St. Thomas is home to many different works of art, from the Multicultural celebration mural in Murray-Herrick hall to a 112-foot long fresco on the ceiling of Terrence Murphy Hall in downtown Minneapolis.
Throughout the years, the culture and climate of St Thomas have evolved and changed. The art on campus is an attempt to represent those changes.
“Where’s the representation? How are we represented here on campus? How are we acknowledged?” Heather Shirey, associate professor of Art History, said.
Many St. Thomas students know about the mural in the basement of Murray-Herrick, but do not know that the people pictured were students at St. Thomas in 1991 when the mural was commissioned to show the cultural diversity on campus.

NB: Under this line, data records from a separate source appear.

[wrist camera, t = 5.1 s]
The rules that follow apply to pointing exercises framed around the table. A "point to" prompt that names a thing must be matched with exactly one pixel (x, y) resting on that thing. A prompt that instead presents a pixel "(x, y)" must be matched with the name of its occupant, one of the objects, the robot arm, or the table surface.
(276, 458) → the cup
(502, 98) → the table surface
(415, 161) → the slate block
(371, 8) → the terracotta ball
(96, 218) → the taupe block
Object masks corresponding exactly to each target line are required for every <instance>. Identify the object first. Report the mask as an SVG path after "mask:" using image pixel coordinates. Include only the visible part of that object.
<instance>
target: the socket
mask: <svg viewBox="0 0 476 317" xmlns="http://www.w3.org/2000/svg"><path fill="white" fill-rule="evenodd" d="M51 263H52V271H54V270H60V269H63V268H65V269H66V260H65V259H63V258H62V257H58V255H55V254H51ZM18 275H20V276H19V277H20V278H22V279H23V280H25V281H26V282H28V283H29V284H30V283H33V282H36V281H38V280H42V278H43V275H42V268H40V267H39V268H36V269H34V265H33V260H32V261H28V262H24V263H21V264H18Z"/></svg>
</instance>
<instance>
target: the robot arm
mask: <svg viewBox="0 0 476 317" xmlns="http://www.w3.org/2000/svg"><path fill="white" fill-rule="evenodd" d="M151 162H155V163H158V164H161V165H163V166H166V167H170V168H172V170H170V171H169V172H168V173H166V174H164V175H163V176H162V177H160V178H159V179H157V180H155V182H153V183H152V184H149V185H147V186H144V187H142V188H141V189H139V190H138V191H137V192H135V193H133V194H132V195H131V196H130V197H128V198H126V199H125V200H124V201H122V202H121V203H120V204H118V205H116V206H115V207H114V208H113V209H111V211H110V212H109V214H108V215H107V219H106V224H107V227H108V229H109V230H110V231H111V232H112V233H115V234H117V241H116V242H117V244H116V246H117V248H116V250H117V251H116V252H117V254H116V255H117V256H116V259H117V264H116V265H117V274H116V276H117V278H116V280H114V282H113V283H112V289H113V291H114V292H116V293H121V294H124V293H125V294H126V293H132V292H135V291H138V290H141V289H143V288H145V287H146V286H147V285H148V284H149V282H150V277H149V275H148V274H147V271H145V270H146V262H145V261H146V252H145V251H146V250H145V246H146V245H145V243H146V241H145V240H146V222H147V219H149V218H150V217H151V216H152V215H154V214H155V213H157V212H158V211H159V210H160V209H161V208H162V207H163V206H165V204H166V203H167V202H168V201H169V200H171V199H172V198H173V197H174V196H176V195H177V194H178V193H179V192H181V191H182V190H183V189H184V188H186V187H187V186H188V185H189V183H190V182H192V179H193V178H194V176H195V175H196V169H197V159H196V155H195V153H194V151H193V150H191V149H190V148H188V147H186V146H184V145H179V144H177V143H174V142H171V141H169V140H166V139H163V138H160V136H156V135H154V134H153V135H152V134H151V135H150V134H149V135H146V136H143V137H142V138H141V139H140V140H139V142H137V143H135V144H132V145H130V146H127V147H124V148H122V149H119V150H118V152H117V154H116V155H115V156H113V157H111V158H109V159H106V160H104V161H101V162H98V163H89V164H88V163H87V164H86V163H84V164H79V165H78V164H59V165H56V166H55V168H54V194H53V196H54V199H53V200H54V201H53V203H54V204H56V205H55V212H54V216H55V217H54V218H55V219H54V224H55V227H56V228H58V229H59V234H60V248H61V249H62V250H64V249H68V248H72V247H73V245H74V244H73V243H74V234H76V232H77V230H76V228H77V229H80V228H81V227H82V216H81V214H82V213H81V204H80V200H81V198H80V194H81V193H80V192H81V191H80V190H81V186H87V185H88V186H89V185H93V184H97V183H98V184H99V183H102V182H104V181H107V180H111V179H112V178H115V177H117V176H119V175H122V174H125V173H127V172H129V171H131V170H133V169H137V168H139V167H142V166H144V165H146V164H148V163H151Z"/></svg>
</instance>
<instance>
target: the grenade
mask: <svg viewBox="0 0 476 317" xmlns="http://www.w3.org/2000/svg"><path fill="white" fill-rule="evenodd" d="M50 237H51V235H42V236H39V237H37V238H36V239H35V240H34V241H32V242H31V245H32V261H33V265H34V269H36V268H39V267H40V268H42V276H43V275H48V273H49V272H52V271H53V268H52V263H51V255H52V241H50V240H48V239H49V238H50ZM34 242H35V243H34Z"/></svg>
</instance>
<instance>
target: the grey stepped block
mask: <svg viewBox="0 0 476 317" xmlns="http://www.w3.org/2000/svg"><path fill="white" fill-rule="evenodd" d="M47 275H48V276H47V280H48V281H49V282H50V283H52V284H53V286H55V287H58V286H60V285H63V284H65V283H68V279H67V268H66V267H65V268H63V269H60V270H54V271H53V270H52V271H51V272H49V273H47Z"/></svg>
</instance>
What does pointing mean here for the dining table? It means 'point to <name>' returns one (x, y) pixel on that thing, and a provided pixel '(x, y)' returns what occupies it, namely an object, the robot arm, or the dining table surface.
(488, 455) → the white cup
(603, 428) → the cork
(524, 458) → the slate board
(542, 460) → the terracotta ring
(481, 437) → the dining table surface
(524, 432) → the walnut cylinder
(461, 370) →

Shirey researched this mural for several years and can answer some questions that many students have about the mural and even ones she had before her research began.
“That mural was actually a direct response to the marble murals that are done in downtown Minneapolis campus,” Shirey said. “ What I have heard from the people who were pictured, that there was a sense that the mural downtown only reflected one story at St. Thomas, and that it was important to have another mural that really showed the diversity of students at St. Thomas and really reflected the student body.”
The Minneapolis fresco depicts the Seven Virtues that Saint Thomas Aquinas believes all people should believe. There are also portraits of Board of Trustees members on the pillars of the atrium.
The artist of the piece, Mark Balma, is a seasoned fresco painter who was commissioned to paint the Seven Virtues in 1991 and completed the project in 1995.
Fresco painting is a long and difficult process due to the nature of the material it is made with. It is a mural made directly of plaster and pigments that are mixed at different levels and pasted on top of wet plaster.
Jessie Fisher, an assistant who worked on the fresco, was 19 when she had the opportunity to be a part of this commission.
“A lot of painters describe frescoes being sort of like a living being because if it’s too dry, you need to feed it more pigment and more water. If it’s too wet, you’re painting on the surface, but it hasn’t quite sucked in, and so you’re sort of managing that all day long.” Fisher said.
The Seven Virtues depicts seven different images of each virtue through Balma’s interpretation. Each panel also shows a different bird, representing the beauty of the Mississippi River, which is something that brings a local touch to the paintings.
Both murals depict two very different sides of the St Thomas community.
“It speaks to a very particular moment in time. I hope the murals are always preserved because it represents students who graduated from this university and that the university still cares,” Shirey said.